In a depressingly on-trend move for late 2018, the Melbourne, Florida, representative yesterday filed an "E-Verify" bill that would, if enacted, force all employers to run citizenship checks on potential employees.
If the bill passes, job applicants would have to be run through a federal database that has for years been known to contain errors. In 2013, the New York Times noted that mandatory E-Verify programs slow down and needlessly complicate the hiring process for all workers in a given state. In the meantime, data show that E-Verify programs do little to combat undocumented immigration.
"Citizens and residents who abide by the law are having the opportunity to work taken away from them," Altman wrote yesterday, despite data not backing up his claim. "Hiring illegal immigrants gives some businesses a clear advantage with cheap labor, but a lot of businesses want to do this right. This is a real problem, and we have to fix it."
Facts, however, show this is not the "problem" Altman claims it to be. (New Times wrote weeks ago that undocumented immigration to Florida is shrinking.) Moreover, E-Verify is clearly not an effective solution.

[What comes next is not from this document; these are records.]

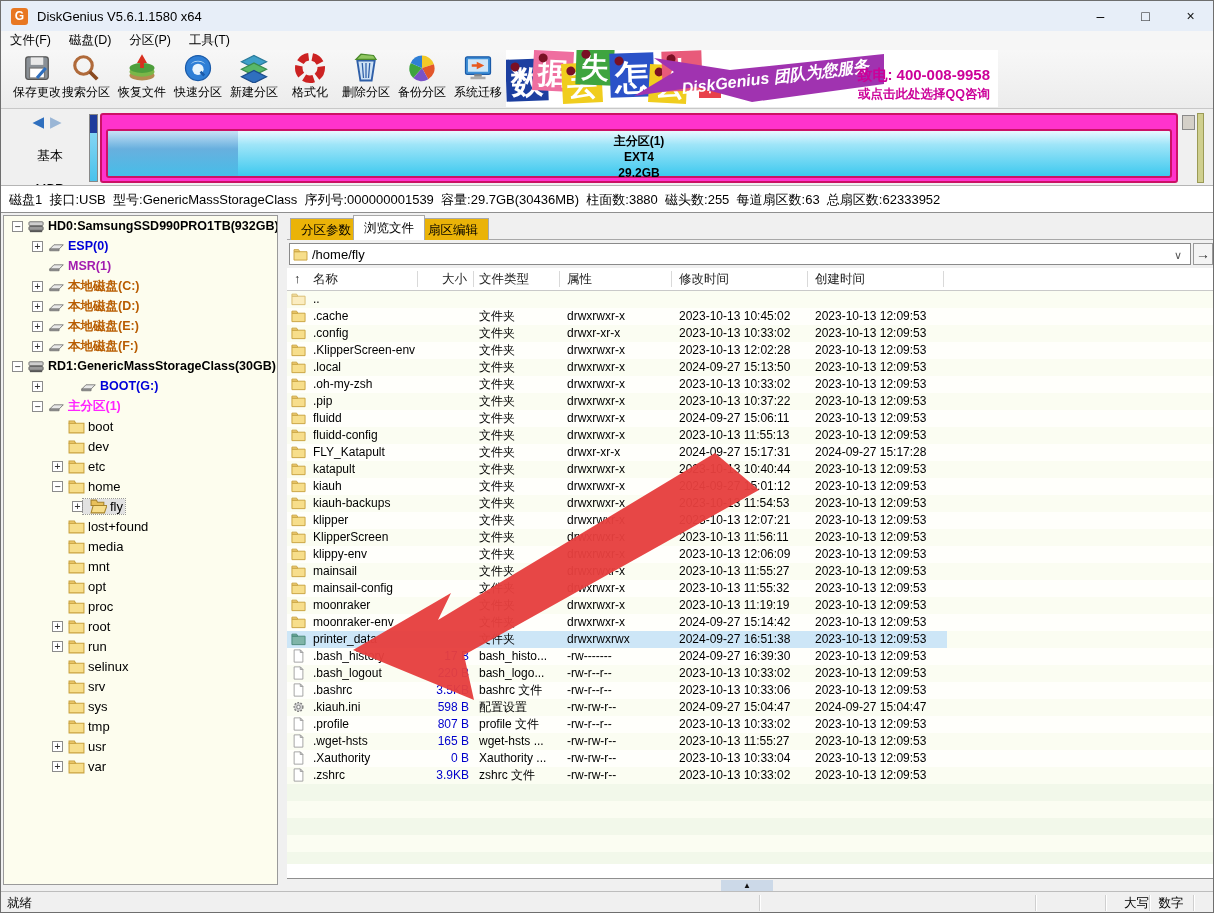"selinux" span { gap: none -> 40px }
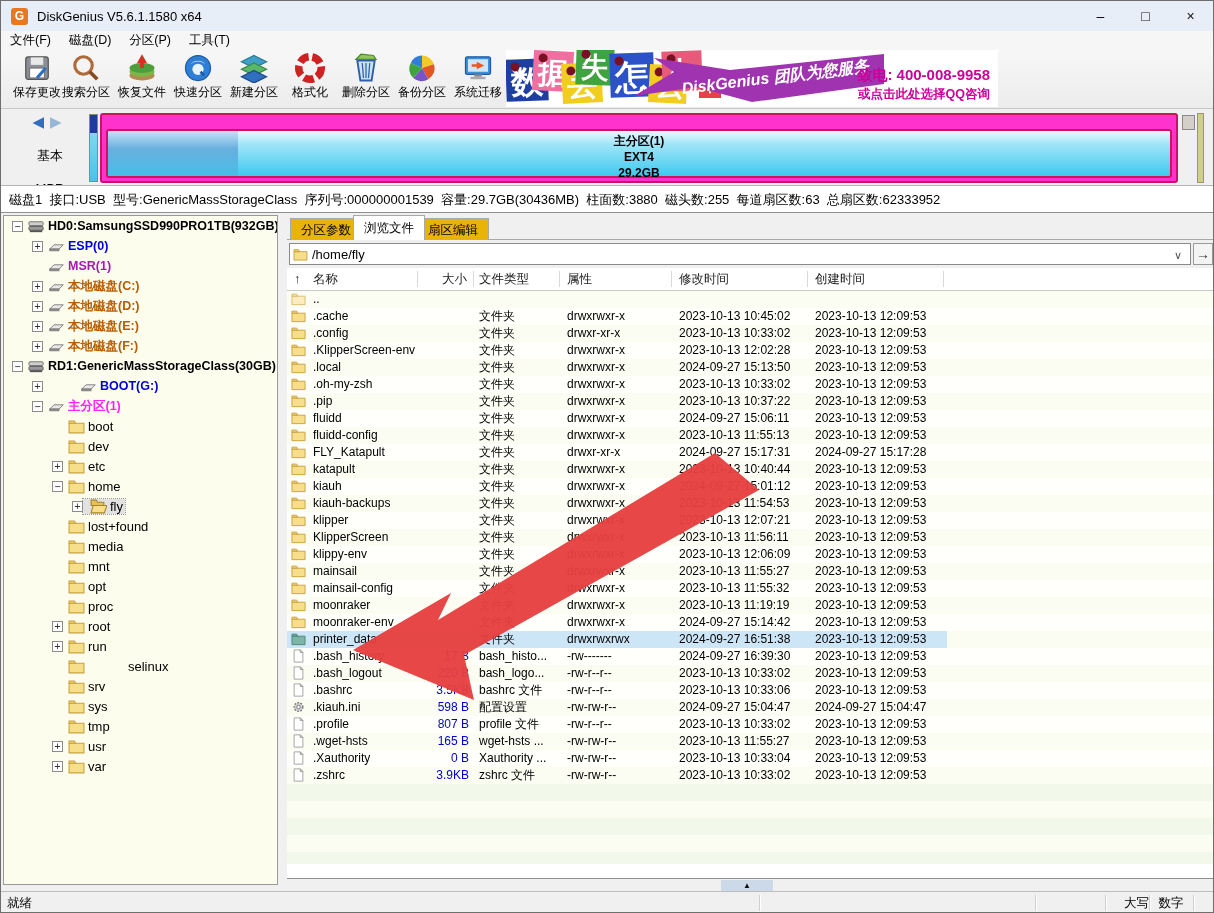"大写" #status-caps { text-align: right -> left }
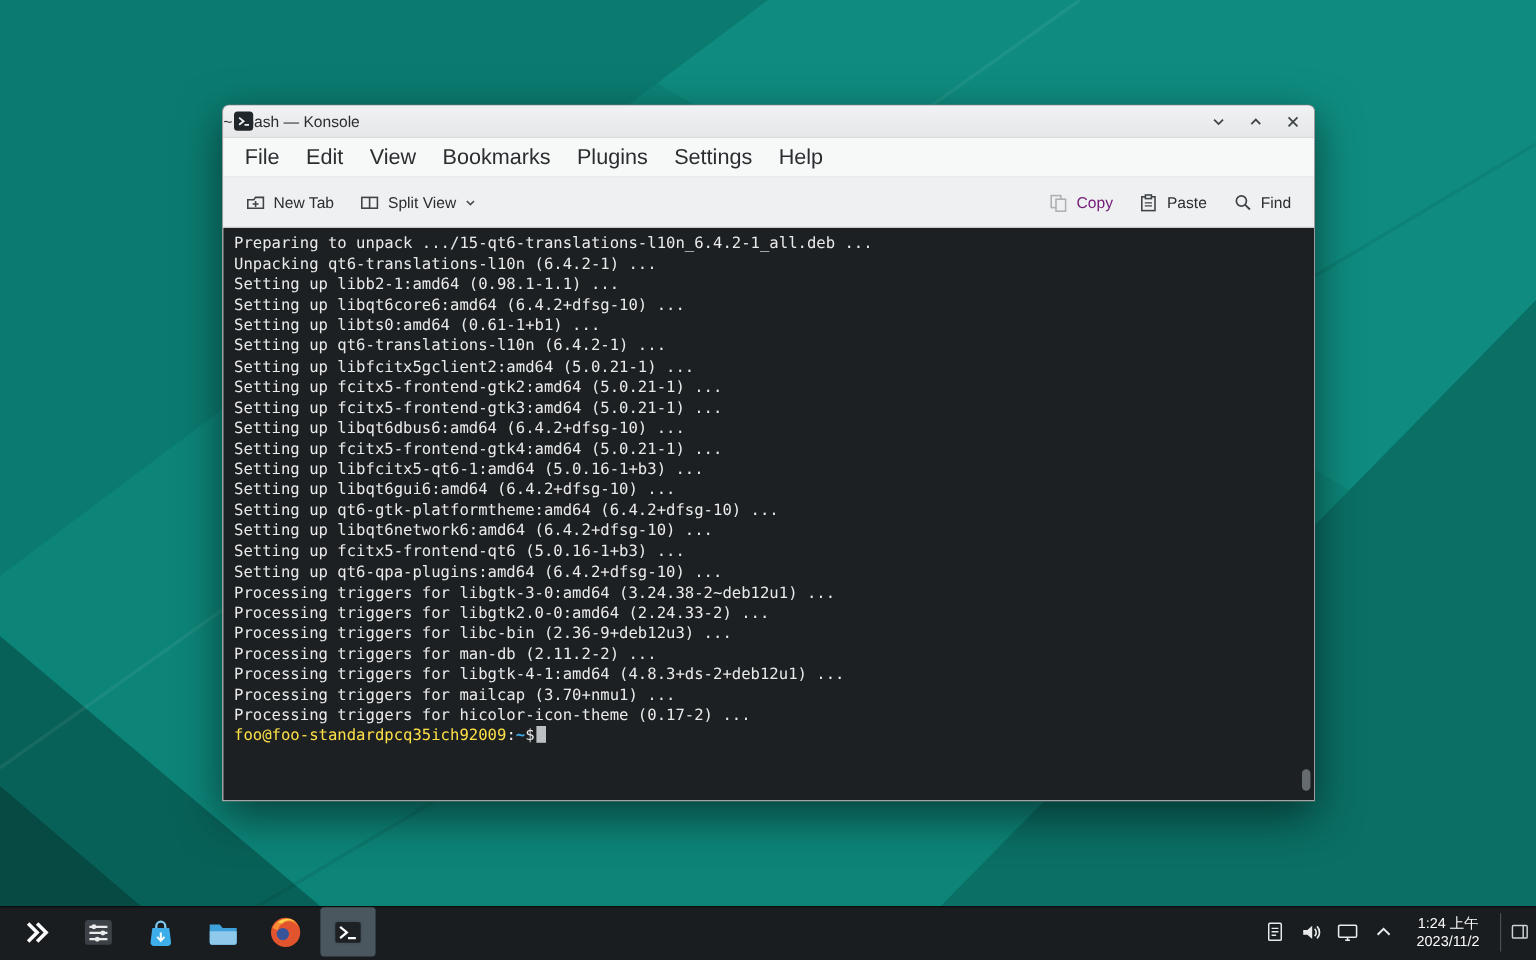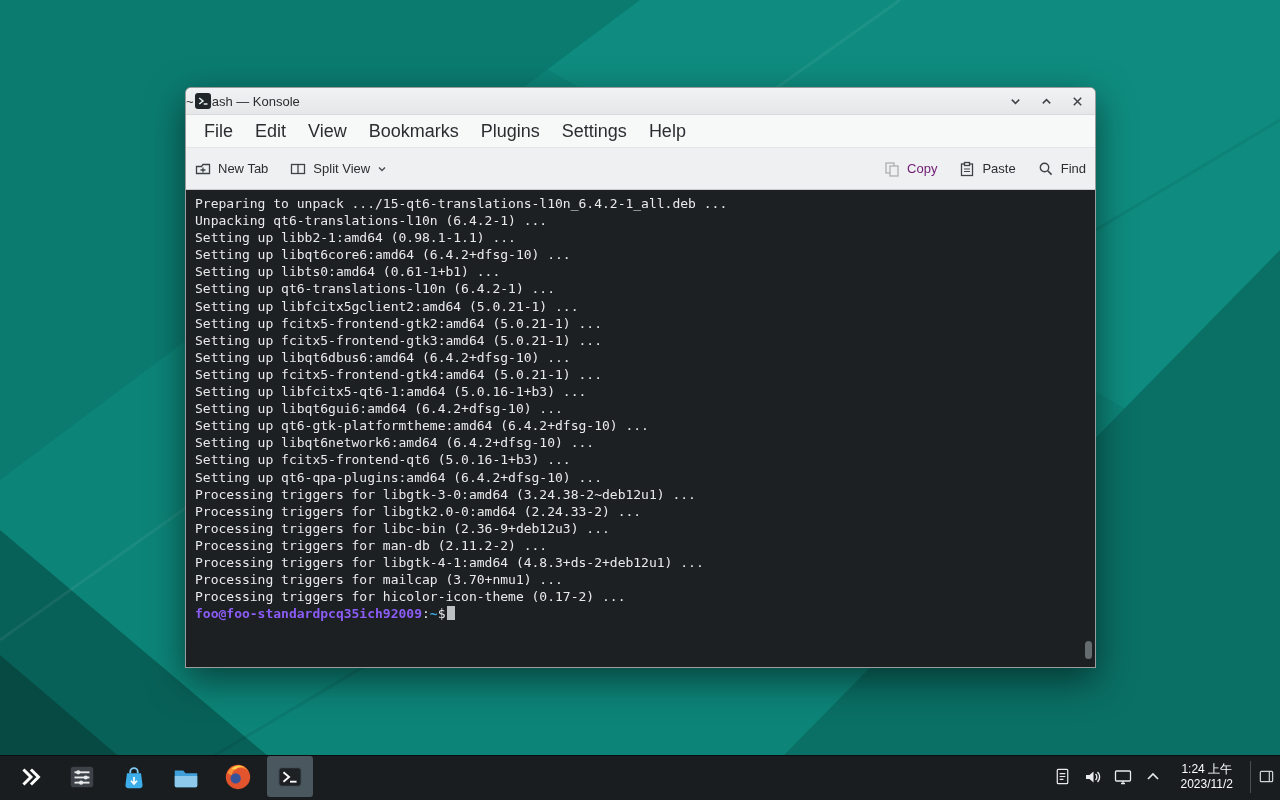"New Tab" .toolbar { padding: 0 0 -> 0 10px }
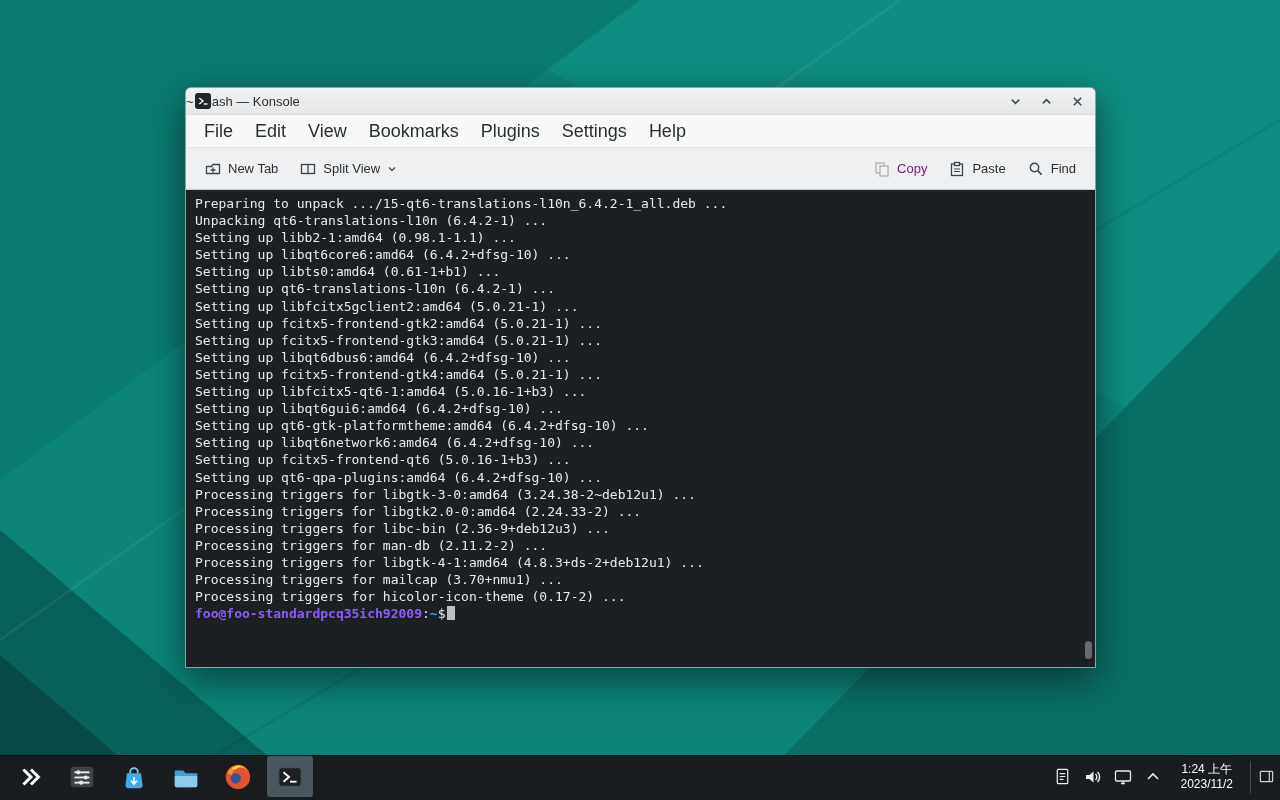"foo@foo-standardpcq35ich92009" .p-user { color: #8b5cf6 -> #fde047; font-weight: bold -> normal }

Today, I filed legislation to prevent the hiring of illegal immigrants in Florida. HB 89 will require all private employers, public employers, and state contractors to enroll in E-Verify and to ensure that all new hires are eligible to work in the United States. #Sayfie pic.twitter.com/mq0yNjkpgH
— Thad Altman (@RepThadAltman) December 11, 2018
The concept is a mainstay of hard-right, jingoistic, and racist media outlets such as Breitbart and Fox News, two outright propaganda farms that choose to ignore basic science and straight-up incorrectly say immigrants bring crime to the country and suck up resources. The American far right now blames undocumented immigrants for all kinds of societal ailments. They make these claims even though studies overwhelmingly suggest immigration is a net positive for the country, does not increase crime, and does not hurt the employment rate. Right-wing pundits, such as Tomi Lahren, are currently spreading the lie that immigrants bring disease to the country, which is, without exaggeration, a thing the Nazis used to say about Jews.
Those are the sorts of people before whom Altman is genuflecting. Racist cretins. E-Verify works by sending I-9 employment forms to the Department of Homeland Security and Social Security Administration. Obviously, the system does not work if employers just hire people under the table and pay them cash. After Immigration and Customs Enforcement raided a series of 7-Eleven stores that were employing undocumented workers, the San Jose Mercury News looked into E-Verify and found it was remarkably easy for employers to skip around it. Unsurprisingly, even right-leaning think tanks such as the Koch Brothers-funded Cato Institute say E-Verify doesn't actually cut down on undocumented immigration. It just makes life harder for immigrants who are already here and trying to buy milk and diapers for their kids.
Astoundingly, Cato found that E-verify does not even work when used correctly. Per the (again, libertarian-right-leaning) institute, 54 percent of undocumented workers in one study were accidentally approved for work and passed through the system. (Internal government audits confirm this.) Plus, Alabama, Arizona, Mississippi, and South Carolina have enacted mandatory E-Verify systems — and, as of 2013, roughly half of employers were running job-seekers through the programs. E-Verify did next to nothing to curb undocumented immigration in those states.
The American Civil Liberties Union also has significant concerns about the privacy issues E-Verify programs raise. The ACLU also worries about false positives and says it's likely that thousands of valid workers will be denied access purely by accident if E-Verify is enacted in more states.
(Progressive critics of the U.S. immigration system say instead that the country ought to make it easier to become a citizen and obtain worker protections under the law, and that employers should be more aggressively punished for paying less than the minimum wage or forcing immigrants into dangerous conditions.)
Moreover, academics studying immigration say immigrants do not hurt the employment rate of natural-born American citizens and in most cases improve the economy. One academic who disagrees, George Borjas, is a significant outlier in his field and has been criticized for using
E-Verify, however, was a mainstay of Gov.-elect Ron DeSantis' paltry campaign platform. Florida's 60-day legislative session does not begin until March — this, unfortunately, will not be the last time Floridians hear about this bill this year.